[Source data]
▬▬▬▬▬▬

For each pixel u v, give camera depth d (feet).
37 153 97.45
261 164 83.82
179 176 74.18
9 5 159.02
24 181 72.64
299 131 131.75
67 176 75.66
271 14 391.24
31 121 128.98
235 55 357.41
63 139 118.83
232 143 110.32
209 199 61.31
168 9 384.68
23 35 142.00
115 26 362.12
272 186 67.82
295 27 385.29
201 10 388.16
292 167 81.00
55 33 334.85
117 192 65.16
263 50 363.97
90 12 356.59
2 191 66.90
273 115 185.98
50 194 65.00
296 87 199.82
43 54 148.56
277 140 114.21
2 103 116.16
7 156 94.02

▬▬▬▬▬▬

## WHAT THIS TASK INVOLVES
Every line from the one with "37 153 97.45" through the last line of the records above should be returned exactly, please, and no others.

## SOLUTION BELOW
37 153 97.45
261 164 83.82
179 176 74.18
9 5 159.02
24 181 72.64
299 131 131.75
67 176 75.66
271 14 391.24
31 121 128.98
235 55 357.41
63 139 118.83
232 143 110.32
209 199 61.31
168 9 384.68
23 35 142.00
115 26 362.12
272 186 67.82
295 27 385.29
201 10 388.16
292 167 81.00
55 33 334.85
117 192 65.16
263 50 363.97
90 12 356.59
2 191 66.90
273 115 185.98
50 194 65.00
296 87 199.82
43 54 148.56
277 140 114.21
2 103 116.16
7 156 94.02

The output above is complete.